### DESCRIPTION OF THE TASK
Within the entries below, the lines from the one with "cancer stained with" through the one with "image reveals no" are to be set down exactly, both ends kept.

### DATA PROVIDED
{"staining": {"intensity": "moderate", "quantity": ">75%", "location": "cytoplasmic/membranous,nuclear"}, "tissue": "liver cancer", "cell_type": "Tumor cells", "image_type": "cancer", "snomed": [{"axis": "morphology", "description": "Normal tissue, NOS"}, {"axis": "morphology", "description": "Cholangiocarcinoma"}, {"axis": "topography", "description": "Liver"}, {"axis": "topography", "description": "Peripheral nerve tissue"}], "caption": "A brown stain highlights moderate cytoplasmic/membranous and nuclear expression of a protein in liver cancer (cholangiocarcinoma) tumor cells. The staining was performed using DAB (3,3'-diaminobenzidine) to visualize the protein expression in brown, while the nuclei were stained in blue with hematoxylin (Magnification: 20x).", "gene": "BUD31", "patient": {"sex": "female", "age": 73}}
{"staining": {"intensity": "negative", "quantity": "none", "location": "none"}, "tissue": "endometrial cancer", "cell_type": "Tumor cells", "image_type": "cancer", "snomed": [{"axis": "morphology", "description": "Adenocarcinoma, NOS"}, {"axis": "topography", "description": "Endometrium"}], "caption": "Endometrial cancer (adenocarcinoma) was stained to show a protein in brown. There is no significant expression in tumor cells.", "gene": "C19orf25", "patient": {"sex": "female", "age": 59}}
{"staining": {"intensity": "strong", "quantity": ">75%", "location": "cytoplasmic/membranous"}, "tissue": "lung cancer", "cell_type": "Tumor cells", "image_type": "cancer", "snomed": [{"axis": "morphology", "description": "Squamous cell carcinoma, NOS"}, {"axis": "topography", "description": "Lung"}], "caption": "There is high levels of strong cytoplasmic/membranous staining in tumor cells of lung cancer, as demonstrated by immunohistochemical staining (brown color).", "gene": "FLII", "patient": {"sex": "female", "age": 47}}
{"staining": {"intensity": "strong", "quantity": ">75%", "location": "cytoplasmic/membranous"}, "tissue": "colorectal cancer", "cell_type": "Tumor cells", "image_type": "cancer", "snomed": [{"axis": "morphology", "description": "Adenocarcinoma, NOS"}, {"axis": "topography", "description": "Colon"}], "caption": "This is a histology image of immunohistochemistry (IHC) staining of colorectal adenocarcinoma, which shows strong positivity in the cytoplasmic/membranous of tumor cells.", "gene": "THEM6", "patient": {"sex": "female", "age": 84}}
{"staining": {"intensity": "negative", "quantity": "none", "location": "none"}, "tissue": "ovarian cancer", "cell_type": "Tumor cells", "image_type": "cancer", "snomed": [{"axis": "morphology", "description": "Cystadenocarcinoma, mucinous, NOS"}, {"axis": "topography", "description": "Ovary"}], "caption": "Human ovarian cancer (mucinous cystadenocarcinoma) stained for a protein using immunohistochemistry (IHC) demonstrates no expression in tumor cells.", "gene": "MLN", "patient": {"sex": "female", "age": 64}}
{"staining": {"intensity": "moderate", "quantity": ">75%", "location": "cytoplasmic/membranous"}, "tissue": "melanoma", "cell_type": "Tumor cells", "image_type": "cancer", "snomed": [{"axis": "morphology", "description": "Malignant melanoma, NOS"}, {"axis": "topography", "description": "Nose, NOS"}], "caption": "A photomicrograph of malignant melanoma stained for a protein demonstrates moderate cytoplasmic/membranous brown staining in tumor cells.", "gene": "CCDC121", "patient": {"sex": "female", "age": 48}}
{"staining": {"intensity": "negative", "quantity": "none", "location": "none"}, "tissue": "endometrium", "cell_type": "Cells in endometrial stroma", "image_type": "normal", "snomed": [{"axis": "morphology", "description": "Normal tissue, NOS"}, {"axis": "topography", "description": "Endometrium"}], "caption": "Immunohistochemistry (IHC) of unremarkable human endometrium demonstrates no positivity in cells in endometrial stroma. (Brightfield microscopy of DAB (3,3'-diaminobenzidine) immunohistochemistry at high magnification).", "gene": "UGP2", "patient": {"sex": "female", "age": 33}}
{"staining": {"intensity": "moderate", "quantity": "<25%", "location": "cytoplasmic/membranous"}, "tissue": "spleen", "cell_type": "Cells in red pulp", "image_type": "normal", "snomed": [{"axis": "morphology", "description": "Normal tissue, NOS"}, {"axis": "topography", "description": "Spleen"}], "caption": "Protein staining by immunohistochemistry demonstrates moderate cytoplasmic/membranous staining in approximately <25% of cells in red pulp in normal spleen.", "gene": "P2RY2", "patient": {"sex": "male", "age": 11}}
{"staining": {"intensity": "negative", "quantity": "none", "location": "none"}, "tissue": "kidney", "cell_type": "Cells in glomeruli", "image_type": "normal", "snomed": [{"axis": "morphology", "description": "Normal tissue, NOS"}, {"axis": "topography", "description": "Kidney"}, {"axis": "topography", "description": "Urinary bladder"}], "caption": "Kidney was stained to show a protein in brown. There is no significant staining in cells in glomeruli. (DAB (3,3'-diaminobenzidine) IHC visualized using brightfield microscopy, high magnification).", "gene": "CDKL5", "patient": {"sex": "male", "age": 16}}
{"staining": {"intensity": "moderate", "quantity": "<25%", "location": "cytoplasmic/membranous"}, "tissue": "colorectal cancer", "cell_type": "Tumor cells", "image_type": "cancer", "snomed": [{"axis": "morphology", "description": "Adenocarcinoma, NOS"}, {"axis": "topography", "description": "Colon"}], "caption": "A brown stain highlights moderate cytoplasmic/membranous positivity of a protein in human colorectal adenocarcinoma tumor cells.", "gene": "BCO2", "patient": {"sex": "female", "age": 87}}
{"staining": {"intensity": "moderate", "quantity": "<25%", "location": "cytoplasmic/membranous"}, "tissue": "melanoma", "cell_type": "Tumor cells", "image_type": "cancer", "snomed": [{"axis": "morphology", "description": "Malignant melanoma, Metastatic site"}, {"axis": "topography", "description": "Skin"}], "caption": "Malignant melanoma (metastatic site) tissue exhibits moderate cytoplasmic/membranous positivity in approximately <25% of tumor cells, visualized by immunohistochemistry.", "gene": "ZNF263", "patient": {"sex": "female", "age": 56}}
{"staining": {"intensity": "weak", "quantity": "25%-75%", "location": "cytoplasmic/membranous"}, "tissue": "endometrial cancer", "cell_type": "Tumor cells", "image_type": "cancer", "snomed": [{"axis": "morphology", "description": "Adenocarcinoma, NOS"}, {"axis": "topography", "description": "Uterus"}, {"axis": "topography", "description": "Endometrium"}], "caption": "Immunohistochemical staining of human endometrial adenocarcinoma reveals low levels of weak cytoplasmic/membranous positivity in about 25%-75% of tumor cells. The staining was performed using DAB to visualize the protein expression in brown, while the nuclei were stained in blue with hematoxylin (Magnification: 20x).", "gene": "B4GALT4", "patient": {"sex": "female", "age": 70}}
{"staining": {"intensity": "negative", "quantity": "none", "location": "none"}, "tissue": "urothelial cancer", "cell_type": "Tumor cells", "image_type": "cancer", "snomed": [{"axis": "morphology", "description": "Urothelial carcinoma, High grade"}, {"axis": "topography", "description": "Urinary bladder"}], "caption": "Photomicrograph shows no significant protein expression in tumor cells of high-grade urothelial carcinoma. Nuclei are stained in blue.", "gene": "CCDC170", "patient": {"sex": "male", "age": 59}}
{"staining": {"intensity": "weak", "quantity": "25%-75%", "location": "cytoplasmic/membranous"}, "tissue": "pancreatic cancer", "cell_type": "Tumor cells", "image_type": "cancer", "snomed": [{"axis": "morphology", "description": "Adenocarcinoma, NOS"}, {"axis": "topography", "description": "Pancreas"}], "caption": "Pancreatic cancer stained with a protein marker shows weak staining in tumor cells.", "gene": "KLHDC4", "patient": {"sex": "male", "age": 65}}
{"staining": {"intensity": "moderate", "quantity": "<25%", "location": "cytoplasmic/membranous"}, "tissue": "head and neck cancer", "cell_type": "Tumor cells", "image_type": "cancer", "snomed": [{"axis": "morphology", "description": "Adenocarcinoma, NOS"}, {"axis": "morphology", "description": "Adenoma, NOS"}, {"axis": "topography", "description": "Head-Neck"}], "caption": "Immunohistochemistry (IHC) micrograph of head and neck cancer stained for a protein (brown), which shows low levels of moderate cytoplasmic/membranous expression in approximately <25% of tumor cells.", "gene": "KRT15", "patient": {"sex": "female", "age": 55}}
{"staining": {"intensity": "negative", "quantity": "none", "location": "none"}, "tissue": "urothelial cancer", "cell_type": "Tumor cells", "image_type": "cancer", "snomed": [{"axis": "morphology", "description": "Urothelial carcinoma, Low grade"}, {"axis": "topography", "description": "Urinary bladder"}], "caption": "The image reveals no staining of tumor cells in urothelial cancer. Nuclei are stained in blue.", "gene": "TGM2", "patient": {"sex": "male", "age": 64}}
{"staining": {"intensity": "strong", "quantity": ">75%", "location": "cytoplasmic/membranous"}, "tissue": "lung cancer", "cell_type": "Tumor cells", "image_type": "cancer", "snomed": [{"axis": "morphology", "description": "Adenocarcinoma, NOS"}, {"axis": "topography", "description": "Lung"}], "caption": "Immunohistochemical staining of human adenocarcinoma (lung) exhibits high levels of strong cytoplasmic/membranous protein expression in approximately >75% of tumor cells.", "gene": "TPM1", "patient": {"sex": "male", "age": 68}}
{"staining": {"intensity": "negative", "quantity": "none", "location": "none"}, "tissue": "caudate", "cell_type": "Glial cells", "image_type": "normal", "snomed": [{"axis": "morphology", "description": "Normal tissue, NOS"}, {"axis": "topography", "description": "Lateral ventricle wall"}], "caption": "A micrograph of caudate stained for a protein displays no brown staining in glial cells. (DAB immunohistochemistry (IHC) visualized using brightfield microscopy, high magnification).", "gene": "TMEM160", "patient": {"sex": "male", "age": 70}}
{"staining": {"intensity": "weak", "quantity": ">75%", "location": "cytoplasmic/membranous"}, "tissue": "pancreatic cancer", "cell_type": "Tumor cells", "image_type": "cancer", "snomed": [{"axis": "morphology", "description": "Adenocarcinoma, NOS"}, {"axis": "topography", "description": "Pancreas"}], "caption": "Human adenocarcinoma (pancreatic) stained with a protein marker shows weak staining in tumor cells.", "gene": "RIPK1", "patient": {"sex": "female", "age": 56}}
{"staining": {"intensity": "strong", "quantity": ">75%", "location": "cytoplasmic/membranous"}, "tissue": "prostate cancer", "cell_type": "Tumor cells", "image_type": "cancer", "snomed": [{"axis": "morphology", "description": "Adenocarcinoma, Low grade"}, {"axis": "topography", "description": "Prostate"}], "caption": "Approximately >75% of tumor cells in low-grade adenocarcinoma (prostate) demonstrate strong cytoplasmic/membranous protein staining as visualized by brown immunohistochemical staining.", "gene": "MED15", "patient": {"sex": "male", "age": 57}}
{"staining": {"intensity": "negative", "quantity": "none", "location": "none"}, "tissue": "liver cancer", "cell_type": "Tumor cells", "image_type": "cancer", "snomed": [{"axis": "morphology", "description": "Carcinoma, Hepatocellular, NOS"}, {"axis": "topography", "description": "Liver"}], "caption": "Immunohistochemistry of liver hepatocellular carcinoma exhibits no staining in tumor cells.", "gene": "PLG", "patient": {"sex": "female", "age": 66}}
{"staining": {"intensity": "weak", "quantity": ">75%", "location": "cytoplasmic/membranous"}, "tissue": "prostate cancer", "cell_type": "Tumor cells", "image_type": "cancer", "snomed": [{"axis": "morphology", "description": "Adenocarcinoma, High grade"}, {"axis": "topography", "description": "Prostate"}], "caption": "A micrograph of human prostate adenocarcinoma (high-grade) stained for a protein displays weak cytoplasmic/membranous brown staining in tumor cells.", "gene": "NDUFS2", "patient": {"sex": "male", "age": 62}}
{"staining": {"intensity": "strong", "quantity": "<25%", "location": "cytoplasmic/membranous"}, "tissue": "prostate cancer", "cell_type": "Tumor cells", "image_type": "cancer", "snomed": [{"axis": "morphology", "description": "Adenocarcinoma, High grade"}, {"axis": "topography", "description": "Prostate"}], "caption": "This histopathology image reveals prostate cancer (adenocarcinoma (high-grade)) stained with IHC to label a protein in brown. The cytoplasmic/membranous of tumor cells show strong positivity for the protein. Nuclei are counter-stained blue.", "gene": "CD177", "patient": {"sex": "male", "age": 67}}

### ANSWER TO THIS TASK
{"staining": {"intensity": "weak", "quantity": "25%-75%", "location": "cytoplasmic/membranous"}, "tissue": "pancreatic cancer", "cell_type": "Tumor cells", "image_type": "cancer", "snomed": [{"axis": "morphology", "description": "Adenocarcinoma, NOS"}, {"axis": "topography", "description": "Pancreas"}], "caption": "Pancreatic cancer stained with a protein marker shows weak staining in tumor cells.", "gene": "KLHDC4", "patient": {"sex": "male", "age": 65}}
{"staining": {"intensity": "moderate", "quantity": "<25%", "location": "cytoplasmic/membranous"}, "tissue": "head and neck cancer", "cell_type": "Tumor cells", "image_type": "cancer", "snomed": [{"axis": "morphology", "description": "Adenocarcinoma, NOS"}, {"axis": "morphology", "description": "Adenoma, NOS"}, {"axis": "topography", "description": "Head-Neck"}], "caption": "Immunohistochemistry (IHC) micrograph of head and neck cancer stained for a protein (brown), which shows low levels of moderate cytoplasmic/membranous expression in approximately <25% of tumor cells.", "gene": "KRT15", "patient": {"sex": "female", "age": 55}}
{"staining": {"intensity": "negative", "quantity": "none", "location": "none"}, "tissue": "urothelial cancer", "cell_type": "Tumor cells", "image_type": "cancer", "snomed": [{"axis": "morphology", "description": "Urothelial carcinoma, Low grade"}, {"axis": "topography", "description": "Urinary bladder"}], "caption": "The image reveals no staining of tumor cells in urothelial cancer. Nuclei are stained in blue.", "gene": "TGM2", "patient": {"sex": "male", "age": 64}}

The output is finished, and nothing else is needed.